Hi @cwong!
In the case in your screenshot I wonder if it’s a case of Arc just not having enough samples within the Timeline Item to get a useful classifier result. You can check this by tapping the ellipsis button then going into “Edit Individual Segments”. On the segments view, each segment has a number in brackets for how many samples it contains, eg “Walking (43)” would be a contiguous segment of 43 samples classified as walking.
It’s common for the first few samples at the start of a trip to be very hard for the classifier to make sense of, due to the “warm up” stage where Arc’s recording engine comes out of Sleep Mode. In sleep mode it checks every 6-60 seconds to see if the location has changed sufficient enough to justify starting active recording, and if so it then turns on the other sensors (pedometer and accelerometer), and starts feeding their data into the recording/processing engine along with the incoming location data. But it can take a little bit for those sensors to start providing data, and along with the samples at the start of the trip that were recorded before starting those sensors, the first few samples tend to have only location data (and low quality location data at that), so the classifier can’t make sense of them. You can spot this as a fairly predictable stationary segment at the start of any trip after being stationary for more than a few minutes (ie long enough for the recording engine to go into Sleep Mode).

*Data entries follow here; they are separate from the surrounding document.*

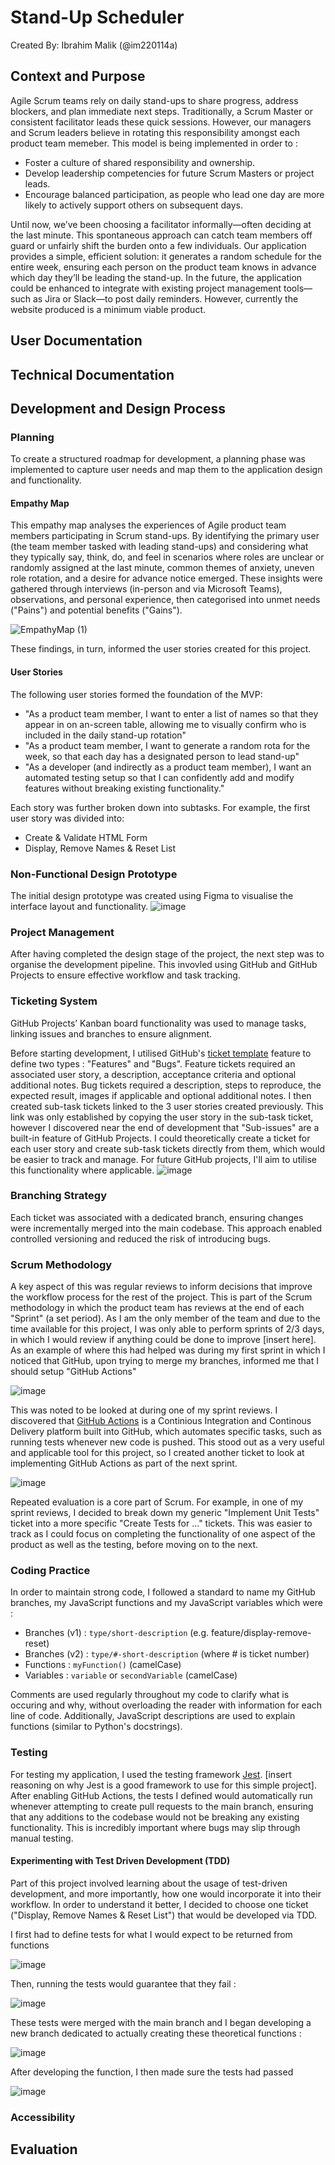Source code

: # Stand-Up Scheduler
Created By: Ibrahim Malik (@im220114a)

## Context and Purpose 
Agile Scrum teams rely on daily stand-ups to share progress, address blockers, and plan immediate next steps. Traditionally, a Scrum Master or consistent facilitator leads these quick sessions. However, our managers and Scrum leaders believe in rotating this responsibility amongst each product team memeber. This model is being implemented in order to :
* Foster a culture of shared responsibility and ownership.
* Develop leadership competencies for future Scrum Masters or project leads.
* Encourage balanced participation, as people who lead one day are more likely to actively support others on subsequent days.

Until now, we’ve been choosing a facilitator informally—often deciding at the last minute. This spontaneous approach can catch team members off guard or unfairly shift the burden onto a few individuals. Our application provides a simple, efficient solution: it generates a random schedule for the entire week, ensuring each person on the product team knows in advance which day they’ll be leading the stand-up. In the future, the application could be enhanced to integrate with existing project management tools—such as Jira or Slack—to post daily reminders. However, currently the website produced is a minimum viable product.

## User Documentation

## Technical Documentation


## Development and Design Process

### Planning
To create a structured roadmap for development, a planning phase was implemented to capture user needs and map them to the application design and functionality.

#### Empathy Map
This empathy map analyses the experiences of Agile product team members participating in Scrum stand-ups. By identifying the primary user (the team member tasked with leading stand-ups) and considering what they typically say, think, do, and feel in scenarios where roles are unclear or randomly assigned at the last minute, common themes of anxiety, uneven role rotation, and a desire for advance notice emerged. These insights were gathered through interviews (in-person and via Microsoft Teams), observations, and personal experience, then categorised into unmet needs ("Pains") and potential benefits ("Gains").

![EmpathyMap (1)](https://github.com/user-attachments/assets/686c192c-7f20-4fb5-9247-db190337db60)

These findings, in turn, informed the user stories created for this project.

#### User Stories
The following user stories formed the foundation of the MVP:

- "As a product team member, I want to enter a list of names so that they appear in on an-screen table, allowing me to visually confirm who is included in the daily stand-up rotation"
- "As a product team member, I want to generate a random rota for the week, so that each day has a designated person to lead stand-up"
- "As a developer (and indirectly as a product team member), I want an automated testing setup so that I can confidently add and modify features without breaking existing functionality."

Each story was further broken down into subtasks. For example, the first user story was divided into:
- Create & Validate HTML Form
- Display, Remove Names & Reset List

### Non-Functional Design Prototype
The initial design prototype was created using Figma to visualise the interface layout and functionality.
![image](https://github.com/user-attachments/assets/be49a106-7c30-4b75-b891-80e1a8b8ffa7)


### Project Management
After having completed the design stage of the project, the next step was to organise the development pipeline. This invovled using GitHub and GitHub Projects to ensure effective workflow and task tracking.

### Ticketing System
GitHub Projects’ Kanban board functionality was used to manage tasks, linking issues and branches to ensure  alignment.

Before starting development, I utilised GitHub's [ticket template](https://docs.github.com/en/communities/using-templates-to-encourage-useful-issues-and-pull-requests/configuring-issue-templates-for-your-repository) feature to define two types : "Features" and "Bugs". Feature tickets required an associated user story, a description, acceptance criteria and optional additional notes. Bug tickets required a description, steps to reproduce, the expected result, images if applicable and optional additional notes. I then created sub-task tickets linked to the 3 user stories created previously. This link was only established by copying the user story in the sub-task ticket, however I discovered near the end of development that "Sub-issues" are a built-in feature of GitHub Projects. I could theoretically create a ticket for each user story and create sub-task tickets directly from them, which would be easier to track and manage. For future GitHub projects, I'll aim to utilise this functionality where applicable.
![image](https://github.com/user-attachments/assets/45932511-727b-4111-aae4-4befeeced2e2)

### Branching Strategy
Each ticket was associated with a dedicated branch, ensuring changes were incrementally merged into the main codebase. This approach enabled controlled versioning and reduced the risk of introducing bugs.

### Scrum Methodology
A key aspect of this was regular reviews to inform decisions that improve the workflow process for the rest of the project. This is part of the Scrum methodology in which the product team has reviews at the end of each "Sprint" (a set period). As I am the only member of the team and due to the time available for this project, I was only able to perform sprints of 2/3 days, in which I would review if anything could be done to improve [insert here]. As an example of where this had helped was during my first sprint in which I noticed that GitHub, upon trying to merge my branches, informed me that I should setup "GitHub Actions"

![image](https://github.com/user-attachments/assets/7d490f44-b336-4026-ac39-74ab66197b97)

This was noted to be looked at during one of my sprint reviews. I discovered that [GitHub Actions](https://docs.github.com/en/actions/writing-workflows/quickstart) is a Continious Integration and Continous Delivery platform built into GitHub, which automates specific tasks, such as running tests whenever new code is pushed. This stood out as a very useful and applicable tool for this project, so I created another ticket to look at implementing GitHub Actions as part of the next sprint.

![image](https://github.com/user-attachments/assets/f6a6d5d6-b0c7-41c2-8eac-b99a6395733e)

Repeated evaluation is a core part of Scrum. For example, in one of my sprint reviews, I decided to break down my generic "Implement Unit Tests" ticket into a more specific "Create Tests for ..." tickets. This was easier to track as I could focus on completing the functionality of one aspect of the product as well as the testing, before moving on to the next.

### Coding Practice
In order to maintain strong code, I followed a standard to name my GitHub branches, my JavaScript functions and my JavaScript variables which were :

- Branches (v1) : `type/short-description` (e.g. feature/display-remove-reset)
- Branches (v2) : `type/#-short-description` (where # is ticket number)
- Functions : `myFunction()` (camelCase)
- Variables : `variable` or `secondVariable` (camelCase)

Comments are used regularly throughout my code to clarify what is occuring and why, without overloading the reader with information for each line of code. Additionally, JavaScript descriptions are used to explain functions (similar to Python's docstrings).


### Testing
For testing my application, I used the testing framework [Jest](https://jestjs.io/). [insert reasoning on why Jest is a good framework to use for this simple project]. After enabling GitHub Actions, the tests I defined would automatically run whenever attempting to create pull requests to the main branch, ensuring that any additions to the codebase would not be breaking any existing functionality. This is incredibly important where bugs may slip through manual testing.

#### Experimenting with Test Driven Development (TDD)
Part of this project involved learning about the usage of test-driven development, and more importantly, how one would incorporate it into their workflow. In order to understand it better, I decided to choose one ticket ("Display, Remove Names & Reset List") that would be developed via TDD.

I first had to define tests for what I would expect to be returned from functions

![image](https://github.com/user-attachments/assets/7daed43b-cdca-4238-809e-22921f25b7aa)

Then, running the tests would guarantee that they fail :

![image](https://github.com/user-attachments/assets/7af415ab-e592-4b42-8d09-f99eeccacc5a)

These tests were merged with the main branch and I began developing a new branch dedicated to actually creating these theoretical functions :

![image](https://github.com/user-attachments/assets/c5fa1062-4c5a-454c-b0a2-8de5c5e25d12)

After developing the function, I then made sure the tests had passed 

![image](https://github.com/user-attachments/assets/e9d74d16-892f-4c07-b807-3885f2f8e596)


### Accessibility

## Evaluation
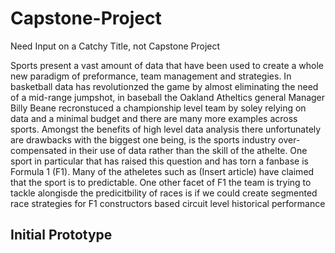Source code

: # Capstone-Project

Need Input on a Catchy Title, not Capstone Project

Sports present a vast amount of data that have been used to create a whole new paradigm of preformance, team management and strategies. In basketball data has revolutionzed the game by almost eliminating the need of a mid-range jumpshot, in baseball the Oakland Atheltics general Manager Billy Beane recronstuced a championship level team by soley relying on data and a minimal budget and there are many more examples across sports. Amongst the benefits of high level data analysis there unfortunately are drawbacks with the biggest one being, is the sports industry over-compensated in their use of data rather than the skill of the athelte. One sport in particular that has raised this question and has torn a fanbase is Formula 1 (F1). Many of the atheletes such as (Insert article) have claimed that the sport is to predictable. One other facet of F1 the team is trying to tackle alongisde the predicitbility of races is if we could create segmented race strategies for F1 constructors based circuit level historical performance



 

## Initial Prototype

    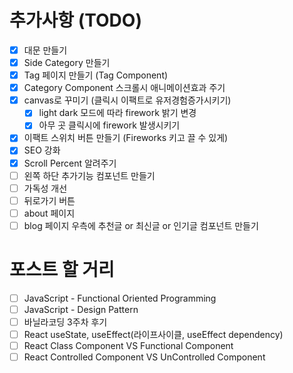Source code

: # 추가사항 (TODO)

- [x] 대문 만들기
- [x] Side Category 만들기
- [x] Tag 페이지 만들기 (Tag Component)
- [x] Category Component 스크롤시 애니메이션효과 주기
- [x] canvas로 꾸미기 (클릭시 이팩트로 유저경험증가시키기)
  - [x] light dark 모드에 따라 firework 밝기 변경
  - [x] 아무 곳 클릭시에 firework 발생시키기
- [x] 이팩트 스위치 버튼 만들기 (Fireworks 키고 끌 수 있게)
- [x] SEO 강화
- [x] Scroll Percent 알려주기
- [ ] 왼쪽 하단 추가기능 컴포넌트 만들기
- [ ] 가독성 개선
- [ ] 뒤로가기 버튼
- [ ] about 페이지
- [ ] blog 페이지 우측에 추천글 or 최신글 or 인기글 컴포넌트 만들기

# 포스트 할 거리

- [ ] JavaScript - Functional Oriented Programming
- [ ] JavaScript - Design Pattern
- [ ] 바닐라코딩 3주차 후기
- [ ] React useState, useEffect(라이프사이클, useEffect dependency)
- [ ] React Class Component VS Functional Component
- [ ] React Controlled Component VS UnControlled Component
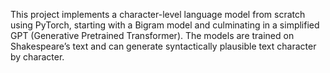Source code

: This project implements a character-level language model from scratch using PyTorch, starting with a Bigram model and culminating in a simplified GPT (Generative Pretrained Transformer). The models are trained on Shakespeare’s text and can generate syntactically plausible text character by character.
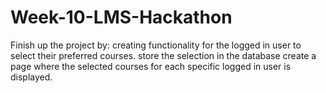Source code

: # Week-10-LMS-Hackathon
Finish up the project by:  creating functionality for the logged in user to select their preferred courses. store the selection in the database create a page where the selected courses for each specific logged in user is displayed.
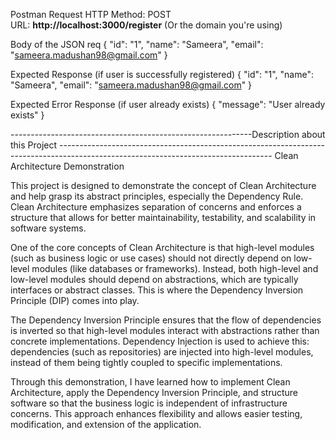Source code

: Postman Request
  HTTP Method: POST  
  URL: **http://localhost:3000/register** (Or the domain you're using)

Body of the JSON req 
  {
    "id": "1",
    "name": "Sameera",
    "email": "sameera.madushan98@gmail.com"
  }

Expected Response (if user is successfully registered)
    {
      "id": "1",
      "name": "Sameera",
      "email": "sameera.madushan98@gmail.com"
    }

Expected Error Response (if user already exists)
  {
     "message": "User already exists"
  }



------------------------------------------------------------Description about this Project -----------------------------------------------------------------------------------------------------------------------------------
Clean Architecture Demonstration

This project is designed to demonstrate the concept of Clean Architecture and help grasp its abstract principles, especially the Dependency Rule. Clean Architecture emphasizes separation of concerns and enforces a structure that allows for better maintainability, testability, and scalability in software systems.

One of the core concepts of Clean Architecture is that high-level modules (such as business logic or use cases) should not directly depend on low-level modules (like databases or frameworks). Instead, both high-level and low-level modules should depend on abstractions, which are typically interfaces or abstract classes. This is where the Dependency Inversion Principle (DIP) comes into play.

The Dependency Inversion Principle ensures that the flow of dependencies is inverted so that high-level modules interact with abstractions rather than concrete implementations. Dependency Injection is used to achieve this: dependencies (such as repositories) are injected into high-level modules, instead of them being tightly coupled to specific implementations.

Through this demonstration, I have learned how to implement Clean Architecture, apply the Dependency Inversion Principle, and structure software so that the business logic is independent of infrastructure concerns. This approach enhances flexibility and allows easier testing, modification, and extension of the application.
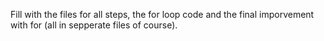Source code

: Fill with the files for all steps, the for loop code and the final imporvement with for (all in sepperate files of course).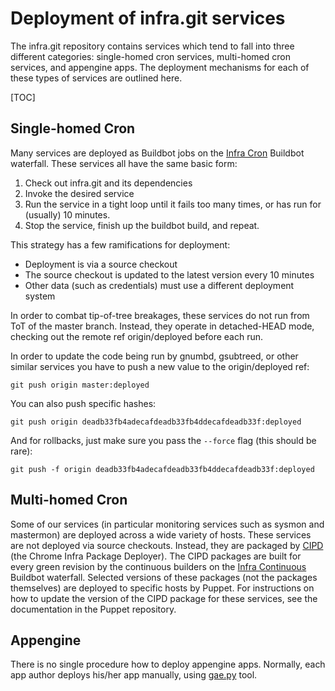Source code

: <!--
Copyright 2015 The Chromium Authors. All rights reserved.
Use of this source code is governed by a BSD-style license that can be
found in the LICENSE file.
-->

# Deployment of infra.git services

The infra.git repository contains services which tend to fall into three
different categories: single-homed cron services, multi-homed cron
services, and appengine apps. The deployment mechanisms for each of
these types of services are outlined here.

[TOC]

## Single-homed Cron

Many services are deployed as Buildbot jobs on the
[Infra Cron](https://build.chromium.org/p/chromium.infra.cron/builders)
Buildbot waterfall. These services all have the same basic form:

1. Check out infra.git and its dependencies
2. Invoke the desired service
3. Run the service in a tight loop until it fails too many times, or
   has run for (usually) 10 minutes.
4. Stop the service, finish up the buildbot build, and repeat.

This strategy has a few ramifications for deployment:

* Deployment is via a source checkout
* The source checkout is updated to the latest version every 10
  minutes
* Other data (such as credentials) must use a different deployment
  system

In order to combat tip-of-tree breakages, these services do not run from
ToT of the master branch. Instead, they operate in detached-HEAD mode,
checking out the remote ref origin/deployed before each run.

In order to update the code being run by gnumbd, gsubtreed, or other
similar services you have to push a new value to the origin/deployed
ref:

    git push origin master:deployed

You can also push specific hashes:

    git push origin deadb33fb4adecafdeadb33fb4ddecafdeadb33f:deployed

And for rollbacks, just make sure you pass the `--force` flag (this
should be rare):

    git push -f origin deadb33fb4adecafdeadb33fb4ddecafdeadb33f:deployed

## Multi-homed Cron

Some of our services (in particular monitoring services such as sysmon
and mastermon) are deployed across a wide variety of hosts.
These services are not deployed via source checkouts. Instead, they are
packaged by [CIPD](/appengine/chrome_infra_pacakges) (the Chrome Infra Package
Deployer). The CIPD packages are built for every green revision by the
continuous builders on the [Infra
Continuous](https://build.chromium.org/p/chromium.infra/console) Buildbot
waterfall. Selected versions of these packages (not the packages themselves) are
deployed to specific hosts by Puppet. For instructions on how to update the
version of the CIPD package for these services, see the documentation in the
Puppet repository.

## Appengine

There is no single procedure how to deploy appengine apps. Normally, each app
author deploys his/her app manually, using
[gae.py](../appengine/README.md#Managing-AppEngine-apps) tool.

If however there are enough samples in that short trip (it’s typically only the first 1-4 samples that are data deficient), then we’re best to look for the problem elsewhere.
The elsewhere in this case being whether the CD2 models are up to date (CD2 = neighbourhood size Core ML models, built on device from your confirms/corrects). You can see this in Arc Mini’s System Debug Info view. Ideally the “CD2 models pending update” should be only 1 or 2, or 0 if you haven’t made any confirms/corrects since the background task last ran. If it’s much higher, it means there’s a backlog, and probably some models that haven’t even had their first build yet. That would make the classifier results in those CD2 regions pretty crap.
You can check when the model update task last ran by scrolling down on the System Debug Info view and looking for “coreMLModelUpdates”. Ideally that shouldn’t be overdue by more than a day. For extra detail you can tap on that row to see when iOS last started the task, and other sometimes useful bits and pieces.
If the CD2 models aren’t backlogged, then the next thing I’d look for is the Classifier Debug Info view in Arc Mini. The top section in there lists the classifiers being used right now, for the neighbourhood region you’re in now. Ideally the CD2 model at the top would be built from at least a few thousand samples (that’s the first number on the right - you can ignore the C and A numbers). And ideally the GD2 model (that’s the server provided model for the same geographic region) would have tens of thousands of samples.
The CD2 and GD2 do the bulk of the work. The GD1 is a country sized model that helps as a fallback for when there’s only limited local data and the user’s CD2 hasn’t got much data yet either. The GD0 is a single global model, and something you’d hope never to have the classifier tree have to fall back to, but could be the last line of defence out on the sea or in a desert or forest or some such.